Sponge are sessile creatures (fixed in one position and do not move) and can be both free standing and encrusting on surfaces.
Sponges may have a skeleton of spicules, a structural element, made of silica, calcium carbonate and spongin, a protein. Not many organisms eat sponges as some contain toxins, which prevents other sessile animals from living on them, and their spicules are probably hard to digest. But there are a few fish, hawksbill turtles and some nudibranchs that will eat them.
They rely on water constantly moving to be able to feed and to remove waste. A sponges body is covered with many pores called ostia that allow for the flow of water to enter the body. The pores lead to a system of canals where there are chambers lined with collared cells called choanocytes. The movement of a hair-like whip or flagellum in the cells is what forces water through the sponge.

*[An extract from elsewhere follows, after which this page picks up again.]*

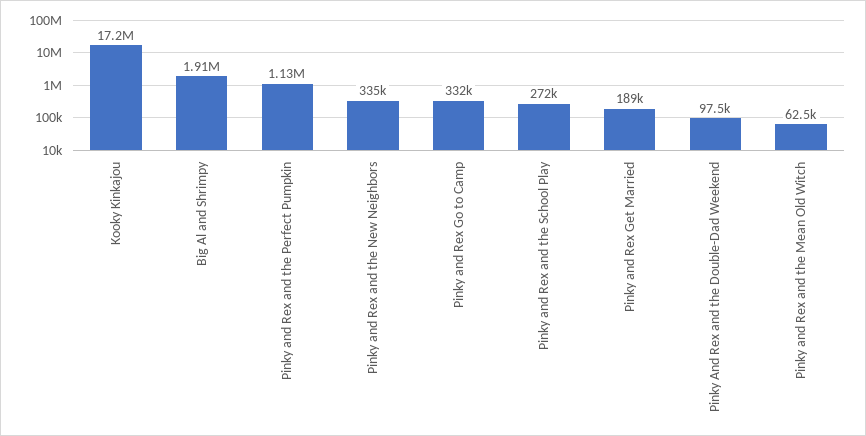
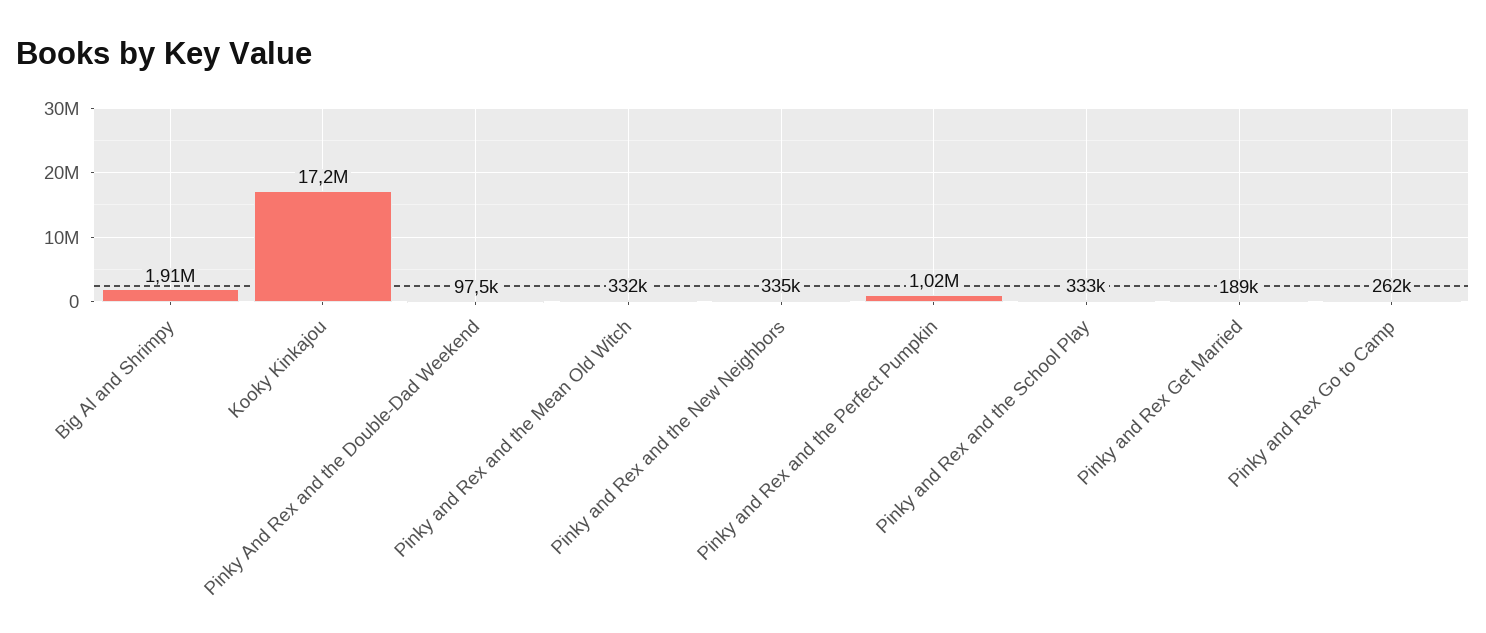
Pinky and Rex and the Perfect Pumpkin: 1130000 -> 1020000
Pinky and Rex Go to Camp: 332000 -> 262000
Pinky and Rex and the School Play: 272000 -> 333000
Pinky and Rex and the Mean Old Witch: 62500 -> 332000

And these cells have a sticky collar which picks up the food particles. Another type of cell called an amebocyte then takes food to other cells in the body. The water and any waste end up in the central cavity of the animal and leaves through a chimney-like opening called the osculum.
They can control the flow of water by closing, fully or partially, the ostia or osculum openings and changing the speed of the flagella. They have the ability to shut everything up if there is too much sand or silt in the water.
Reproductively sponges can reproduce asexually by fragmentation regeneration, (a sponge can regenerate from a fragment of its body if the correct cells are present), budding or producing survival pods called gemmules. They also reproduce sexually and are hermaphroditic, some sources say that each time they spawn they will be either male or female but not both.
Are they important?
Sponges are a very important part of a marine ecosystem. They are very effective filter feeders and can capture even very small particles like bacteria which is one of the reasons why they are so interesting to scientists.
Sponges have been found to be able to remove up to 95% of bacteria and particles from the water and 90% of dissolved organic carbon so they process nutrients to make them more biologically available as food for other animals. They also seem to play a role for the recirculation of carbon, silicon, and nitrogen.
Fun Fact: A few species of sponge are carnivores and feed on prey such as small crustaceans.
An even funner fact: Dolphins have been seen to use sponges as a tool, to protect themselves when looking for food on the ocean floor.